I get the message Stop: 0x00000007B (0xF78A2528, 0xc00000034, 0x00000000, 0x00000000)
when trying to boot up windows can anybody tell me whats up with it and how to solve it as i don't know what it means.


----------



## bigbear (Apr 27, 2004)

See if this helps
http://support.microsoft.com/?kbid=324103


----------



## ajrobson (Aug 2, 2006)

Thanks i will read that, iJust tried my pc again and it started up fine so im still confused as to why it happened


----------



## ajrobson (Aug 2, 2006)

Ok it started up but then after a few minutes it made a weird click noise inside the pc then froze. I tired to retsart it but got a message saying the ntoskrnl.exe was missing and asked me to copy the above file that is the 2nd time it asked that the first it said the file hal.dll was missing. as anybody got any ideas?


----------



## bigbear (Apr 27, 2004)

The "click" could be the hard drive starting to fail and this is possibly why you seem to have a damaged boot.ini file.
Try this link for repairing the file
http://support.microsoft.com/kb/124550


----------



## crjdriver (Jan 2, 2001)

I would bet money on a failing hard disk. Download and run the hd maker's utility for checking the drive. You download this from whoever made the drive ie WD, Maxtor, Seagate, etc.

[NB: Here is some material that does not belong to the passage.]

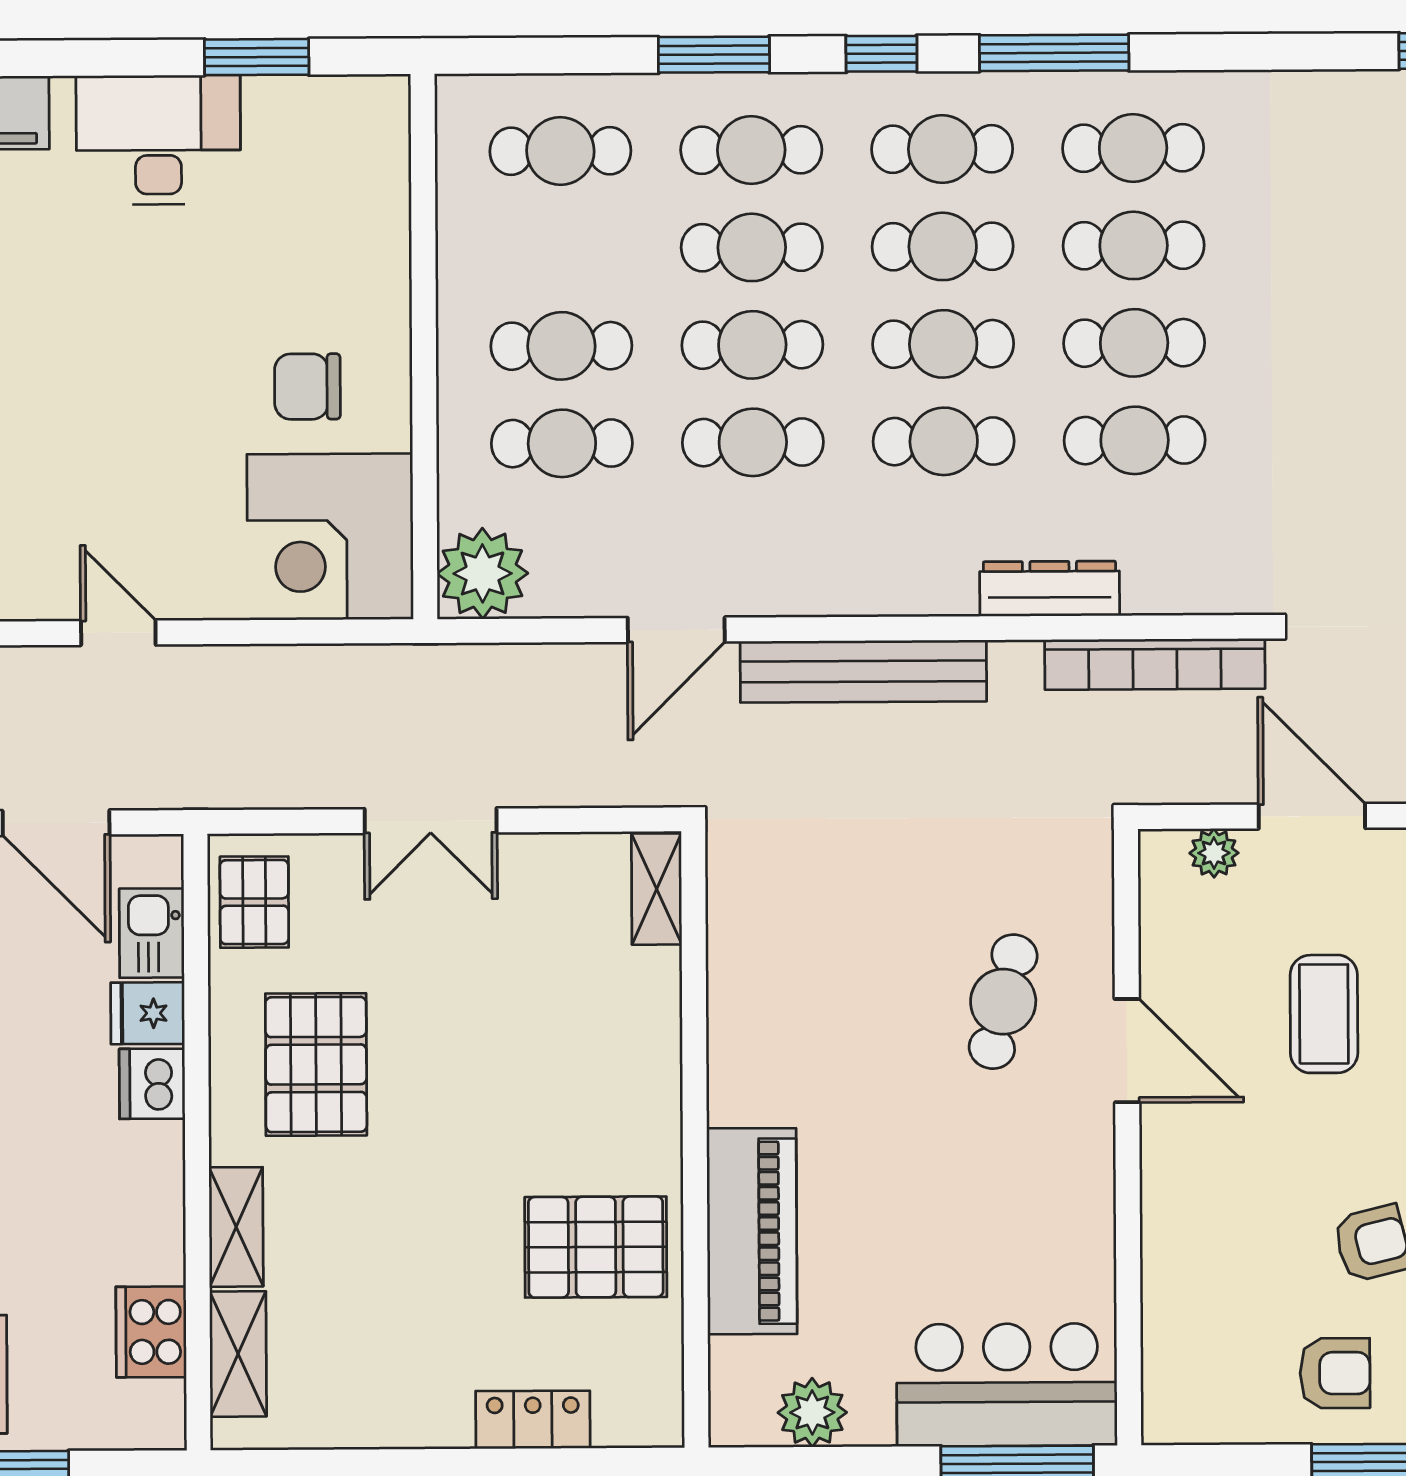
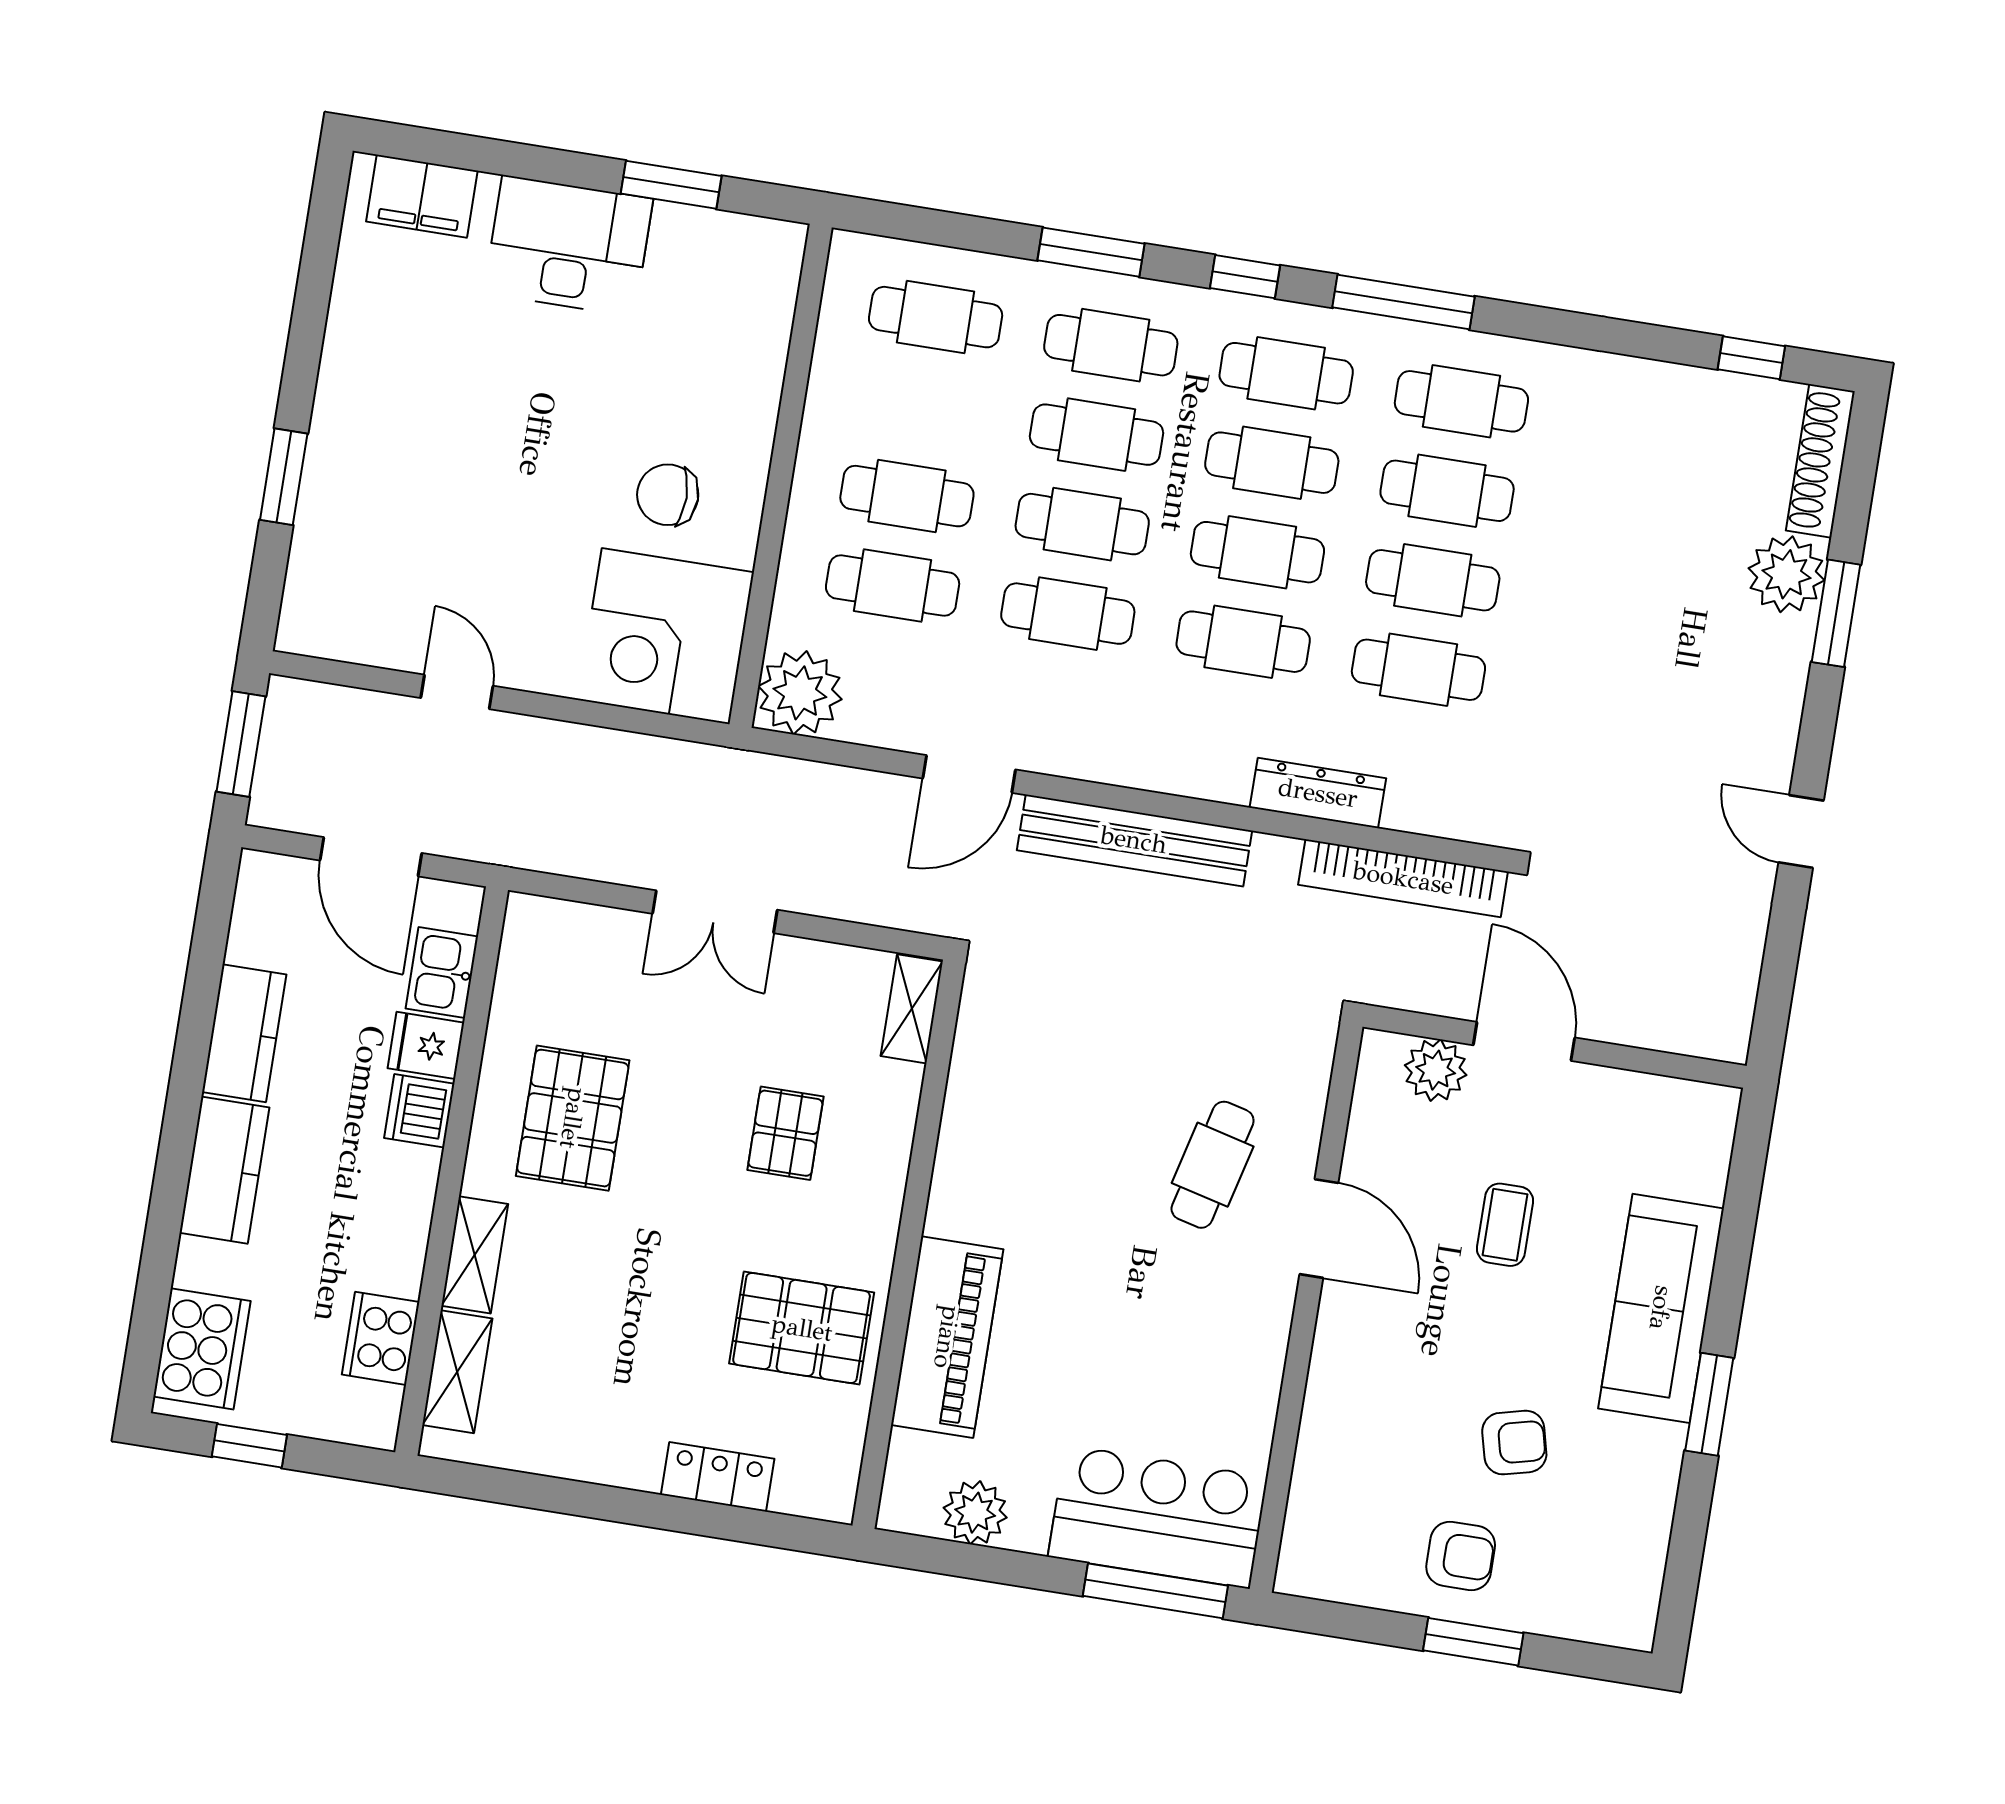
plant: (1214, 853) -> (1436, 1070), width x1.38, depth x1.38
pallet: (254, 902) -> (785, 1133), moved
coffee table: (1324, 1014) -> (1505, 1225), width x0.73, depth x0.77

Next if you have anything important on the drive, I would pull the drive and slave it to the system you are using now. Copy any important data; reinstall the drive and run the test.


----------



## ajrobson (Aug 2, 2006)

Thanks i have a maxtor hard drive, i cannot find the utility can i just use chkdsk? i have got windows back up i did not have anything important on the drive so i just reinstalled windows.


----------



## bigbear (Apr 27, 2004)

Reinstalling windows may cure the boot problem. it won't cure a failing hard drive.
Download seatools for windows and test the drive


----------



## ajrobson (Aug 2, 2006)

ok i ran the tests and it just said passed at the end of each.


----------



## crjdriver (Jan 2, 2001)

If the drive passed ALL tests not just the quick test, it is probably ok.


----------



## MaverickUK (Nov 30, 2006)

Just because the drive clicks, this does not mean the drive is definately failing but most of the time this is an indicator - bad sectors on the drive often cause this and can be fixed by simply doing "chkdsk /r" and "chkdsk /f" in command prompt.

Nick.


----------



## ajrobson (Aug 2, 2006)

Thanks i will try those chldsk now i did both the short and tests and it passed all of them.


----------